Aim of the exercise: Please repeat every entry exactly as given, apart from dropping the images.

Collected data
————————

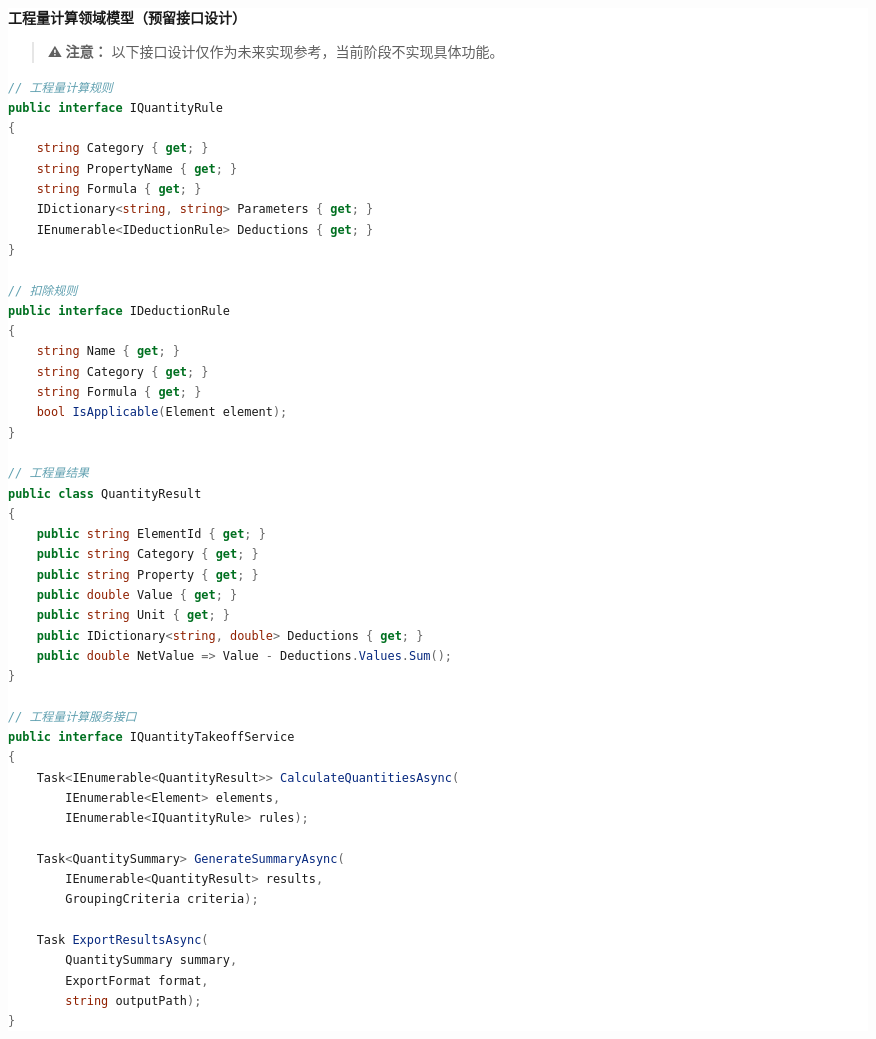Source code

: **工程量计算领域模型（预留接口设计）**

> **⚠️ 注意：** 以下接口设计仅作为未来实现参考，当前阶段不实现具体功能。

```csharp
// 工程量计算规则
public interface IQuantityRule
{
    string Category { get; }
    string PropertyName { get; }
    string Formula { get; }
    IDictionary<string, string> Parameters { get; }
    IEnumerable<IDeductionRule> Deductions { get; }
}

// 扣除规则
public interface IDeductionRule
{
    string Name { get; }
    string Category { get; }
    string Formula { get; }
    bool IsApplicable(Element element);
}

// 工程量结果
public class QuantityResult
{
    public string ElementId { get; }
    public string Category { get; }
    public string Property { get; }
    public double Value { get; }
    public string Unit { get; }
    public IDictionary<string, double> Deductions { get; }
    public double NetValue => Value - Deductions.Values.Sum();
}

// 工程量计算服务接口
public interface IQuantityTakeoffService
{
    Task<IEnumerable<QuantityResult>> CalculateQuantitiesAsync(
        IEnumerable<Element> elements,
        IEnumerable<IQuantityRule> rules);
        
    Task<QuantitySummary> GenerateSummaryAsync(
        IEnumerable<QuantityResult> results,
        GroupingCriteria criteria);
        
    Task ExportResultsAsync(
        QuantitySummary summary,
        ExportFormat format,
        string outputPath);
}
```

————————

Answer for this exercise:
Source code

: **工程量计算领域模型（预留接口设计）**

> **⚠️ 注意：** 以下接口设计仅作为未来实现参考，当前阶段不实现具体功能。

```csharp
// 工程量计算规则
public interface IQuantityRule
{
    string Category { get; }
    string PropertyName { get; }
    string Formula { get; }
    IDictionary<string, string> Parameters { get; }
    IEnumerable<IDeductionRule> Deductions { get; }
}

// 扣除规则
public interface IDeductionRule
{
    string Name { get; }
    string Category { get; }
    string Formula { get; }
    bool IsApplicable(Element element);
}

// 工程量结果
public class QuantityResult
{
    public string ElementId { get; }
    public string Category { get; }
    public string Property { get; }
    public double Value { get; }
    public string Unit { get; }
    public IDictionary<string, double> Deductions { get; }
    public double NetValue => Value - Deductions.Values.Sum();
}

// 工程量计算服务接口
public interface IQuantityTakeoffService
{
    Task<IEnumerable<QuantityResult>> CalculateQuantitiesAsync(
        IEnumerable<Element> elements,
        IEnumerable<IQuantityRule> rules);
        
    Task<QuantitySummary> GenerateSummaryAsync(
        IEnumerable<QuantityResult> results,
        GroupingCriteria criteria);
        
    Task ExportResultsAsync(
        QuantitySummary summary,
        ExportFormat format,
        string outputPath);
}
```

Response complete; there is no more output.